Geçtiğimiz günlerde ABD’deki Fox News Ana Haber Bültenine
konuk olarak çıkarılan Aaron Cohen İsrail asıllı bir ABD vatandaşı. İsrail
Ordusunda görev yaptıktan sonra burada kullanılan “anti-terör” yazılımların ABD
içinde de kullanılmasını öneriyor. Trump taraftarı yandaş medyada ekrana çıkan
Cohen, Beyaz Saray’ın kendisiyle temasa geçmesini isteyen bir işgüzar olabilir
ancak söyledikleri aslında İsrail ile ABD istihbarat servisleri arasında
süregiden işbirliğini yeniden hatırlamak için önemli.
Aaron Cohen canlı yayında şunları söyledi:
“Kolluk kuvvetleri için kamuya açık interneti radikal
unsurlar ve taktik planlama açısından tarayan ilk yapay zeka destekli tehdit
tespit sistemini kurdum. Trump yönetiminden biri dinliyorsa, mesajım onlara.
Benimle ortak olun ve bunu hayata geçirip yerel kolluk kuvvetlerine ihtiyaç
duydukları araçları sağlayalım. Benim teknolojim bu tehditlerin ortaya çıkmasını
önleyecek. İsrail modeli Palantir altyapısını esas alıyor. Beyaz Saray beni
arasın. Bunu ulusal ölçekte uygulayalım. Projemin adı Gideon.”
"Deli bir adamın saçmalamaları" denilip
geçilebilecek bir söylem. Kabul. Ancak arkasında maalesef gerçeklik payı var.
İsrail istihbarat servisleri ve özel sektördeki silah
şirketleri arkalarına aldıkları küresel Yahudi sermayesinin desteğinin ötesinde
başta ABD olmak üzere İngiltere ve Kanada istihbarat ve ulusal güvenlik
servisleri tarafından muazzam şekilde besleniyor. Bu ilişki ağı ilk kez ABD
Ulusal Güvenlik Ajansı NSA çalışanı Edward Snowden’in 2013 yılındaki ifşaatı
sırasında öğrenmiştik.
Snowden tarafından ifşa edilen ABD-İsrail istihbarat
paylaşım anlaşması belgesi.
İsrail’in çok çeşitli ülkelere silah satışları bilinen bir
konudur ancak istihbarat ve casus yazılımlarının ne kadar yaygın olduğu bu
kadar bilinmez. İsrail tarafından kamuya açık kaynaklardan yapılan
taramalardan, Facebook gibi sosyal mecralarından yapılan araştırmalara
değinmiyorum bile. İsrailli şirketler tarafından geliştirilen casus
yazılımlardan "Cellebrite" adlı yazılım kilitli cihazlara erişim
sağlanmasına yarıyor.

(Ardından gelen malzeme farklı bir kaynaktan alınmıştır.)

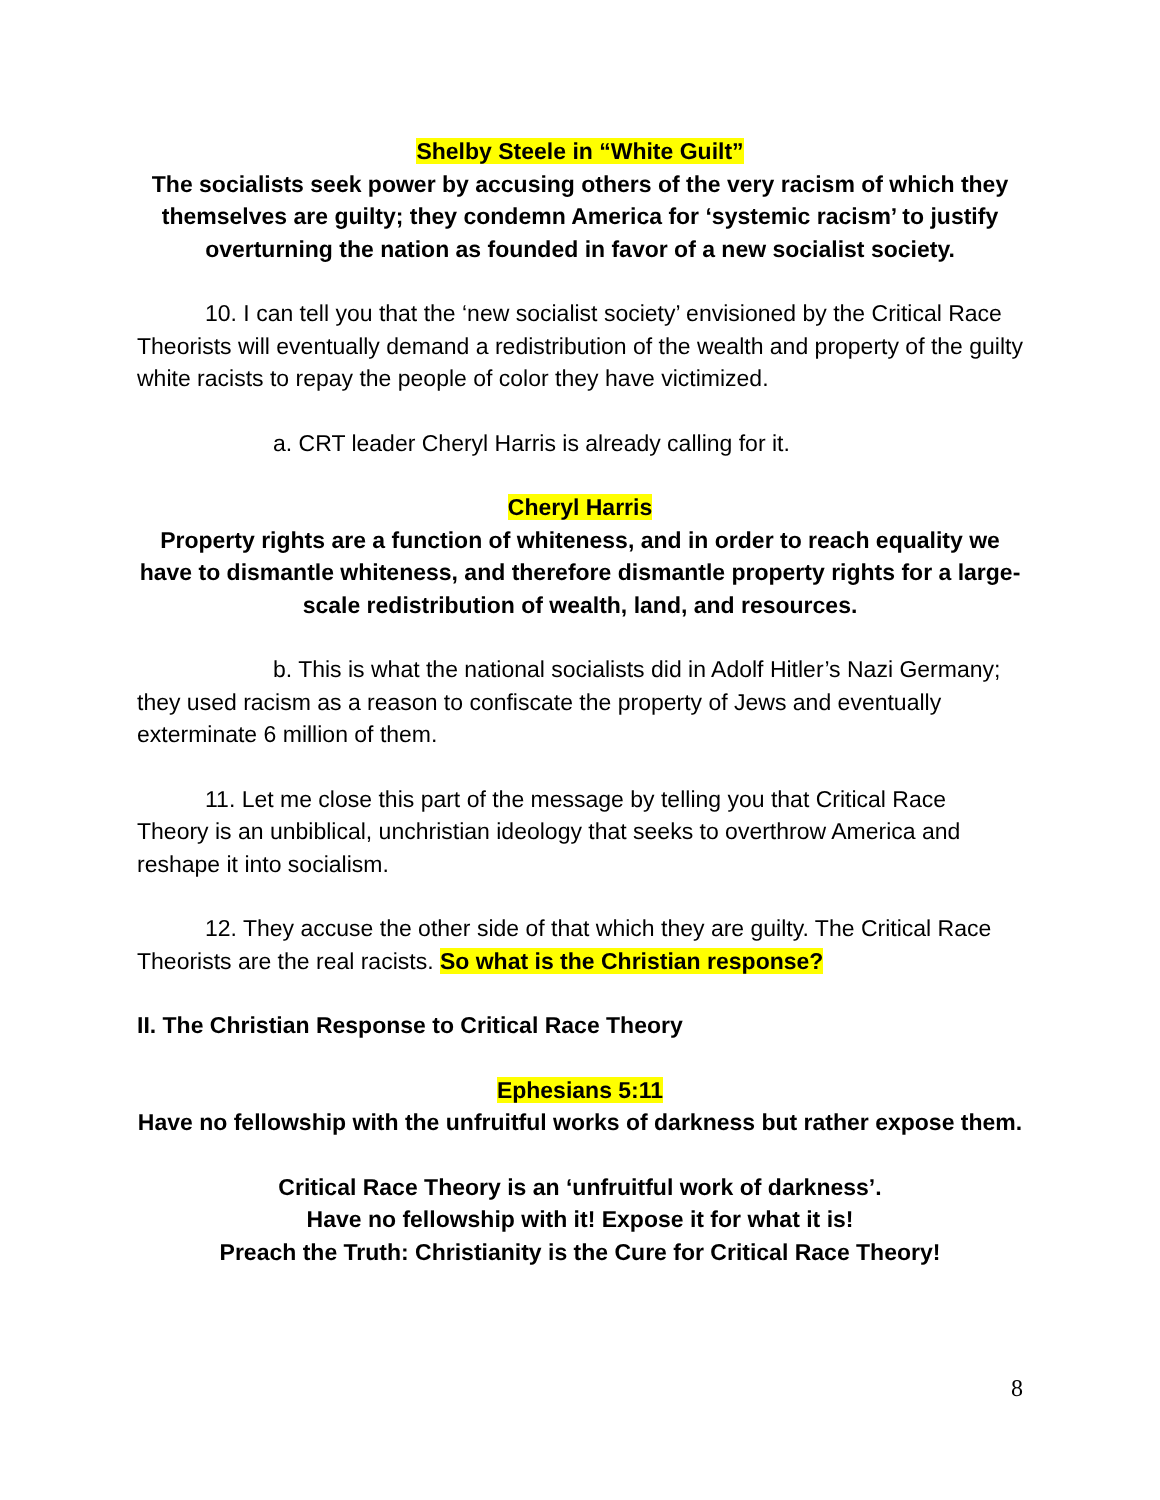Shelby Steele in “White Guilt”
The socialists seek power by accusing others of the very racism of which they themselves are guilty; they condemn America for ‘systemic racism’ to justify overturning the nation as founded in favor of a new socialist society.
10. I can tell you that the ‘new socialist society’ envisioned by the Critical Race Theorists will eventually demand a redistribution of the wealth and property of the guilty white racists to repay the people of color they have victimized.
a. CRT leader Cheryl Harris is already calling for it.
Cheryl Harris
Property rights are a function of whiteness, and in order to reach equality we have to dismantle whiteness, and therefore dismantle property rights for a large-scale redistribution of wealth, land, and resources.
b. This is what the national socialists did in Adolf Hitler’s Nazi Germany; they used racism as a reason to confiscate the property of Jews and eventually exterminate 6 million of them.
11. Let me close this part of the message by telling you that Critical Race Theory is an unbiblical, unchristian ideology that seeks to overthrow America and reshape it into socialism.
12. They accuse the other side of that which they are guilty. The Critical Race Theorists are the real racists. So what is the Christian response?
II. The Christian Response to Critical Race Theory
Ephesians 5:11
Have no fellowship with the unfruitful works of darkness but rather expose them.
Critical Race Theory is an ‘unfruitful work of darkness’.
Have no fellowship with it! Expose it for what it is!
Preach the Truth: Christianity is the Cure for Critical Race Theory!
8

Temmuz 2024’de dönemin ABD Başkan adayı Donald Trump’a
suikast girişiminde bulunmak üzereyken yakalanan Thomas Matthew Crooks’un
telefonuna hiçbir şekilde erişilemezken İsrail yazılım şirketinin desteğiyle
"Cellebrite" sayesinde şifresi kırılmıştır. Bunun dışında
"Pegasus" adı verilen yazılım sayesinde her türlü cep telefonu
işletim sistemine uzaktan korsan yazılım yüklenerek telefondaki mesajlar
okunabilmekte, konuşmalar dinlenebilmekte, şifreler ve konum bilgisi
alınabilmekte.
İsrail ayrıca Gazze’de sürmekte olan katliam sırasında
ortaya çıktığı üzere yapay zeka destekli yazılımlarla cep telefon başta olmak
üzere alınan tüm sinyal ve elektronik haberleşme verilerine dayanarak “yanılma
payını” göz ardı ederek sivil hedefleri olası Hamas lider kadrosu bulunma
ihtimaline karşı bombaladığı biliniyor.
Öte yandan İsrail silah şirketlerinin küresel ölçekte silah
ticaretinden kazandığı büyük kârın dışında emperyalist ülkelerin sınır aşan
projelerinde aslan payını aldığını hatırlatalım. Bunların başında Akdeniz
bölgesi ağırlıklı yürütülen izinsiz göçmen hareketine karşı geliştirilen
"Frontex" programı bulunuyor. Uzun adı "Avrupa Birliği Üye
Ülkelerinin Dış Sınırlarının Yönetimi için Operasyonel İşbirliği Ajansı"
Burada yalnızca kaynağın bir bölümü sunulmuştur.